SIP Phone and WebSDK issue
Incident Report for Plivo
Postmortem

Description

Today we had an incident blocking part of WebRTC clients to connect to our platform. One of our provider had an emergency maintenance on their datacenter where some of our servers for WebRTC registration are hosted. During the maintenance, some servers went down but the service was still operational. When the faulty servers were restored, they were re-deployed with a previous firewall configuration. This firewall configuration has very aggressive policies blocking excessive registration attempts and rate limiting packets. Because of those policies, the servers started to block legitimate traffic including WebRTC clients.

Timeline

  • May 13 18:33 UTC : Receiving alert regarding servers down in one datacenter
  • May 13 18:46 UTC : Provider is updating us regarding an emergency network maintenance
  • May 13 19:16 UTC : Servers are back but still not in production
  • May 13 19:37 UTC : Servers are back in production
  • May 13 21:13 UTC : Support Team is escalating to Devops Team tickets from some customers related to connection timeouts with WebRTC client.
  • May 13 21:27 UTC : Devops Team is investigating with the provider.
  • May 13 21:53 UTC : Root cause is identified. Firewall is blacklisting and rate limiting source IPs on the servers.
  • May 13 22:15 UTC : Firewall is flushed and restored with correct policies. Service is restored for all blocked IPs.

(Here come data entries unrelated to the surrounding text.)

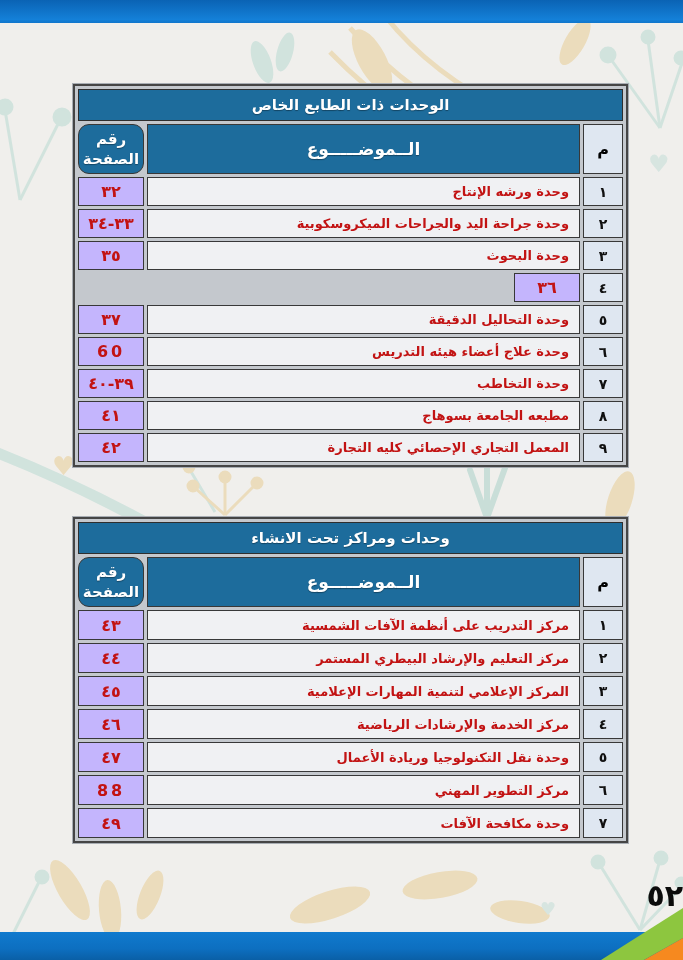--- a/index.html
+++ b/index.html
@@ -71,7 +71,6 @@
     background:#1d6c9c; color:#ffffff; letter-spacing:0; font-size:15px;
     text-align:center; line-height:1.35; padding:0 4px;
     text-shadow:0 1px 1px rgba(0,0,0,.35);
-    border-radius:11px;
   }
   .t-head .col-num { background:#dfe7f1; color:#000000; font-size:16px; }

What we are doing to prevent this problem in future

We have a monitoring system in place to alert us if there are too much connections and registration failures. Even with such monitoring, we were not able to catch an abnormal volume of blocked packets. We will now monitor the incoming traffic and raise an alert if the number of active packets on our registration ports is below a certain limit. We will also raise an alert if we see a sudden spike of packets dropped. Finally, we will make sure firewall configuration deployed is always the last version and past versions cannot be restored and installed on our production servers.

Posted May 13, 2017 - 23:51 UTC

Resolved
The issue has been resolved. The websocket service to register WebRTC clients was unresponsive for few minutes.
Posted May 13, 2017 - 22:20 UTC
Investigating
We are experiencing an issue with our SIP Registrar service impacting SIP Phones and WebSDK registration and calls.
Posted May 13, 2017 - 22:12 UTC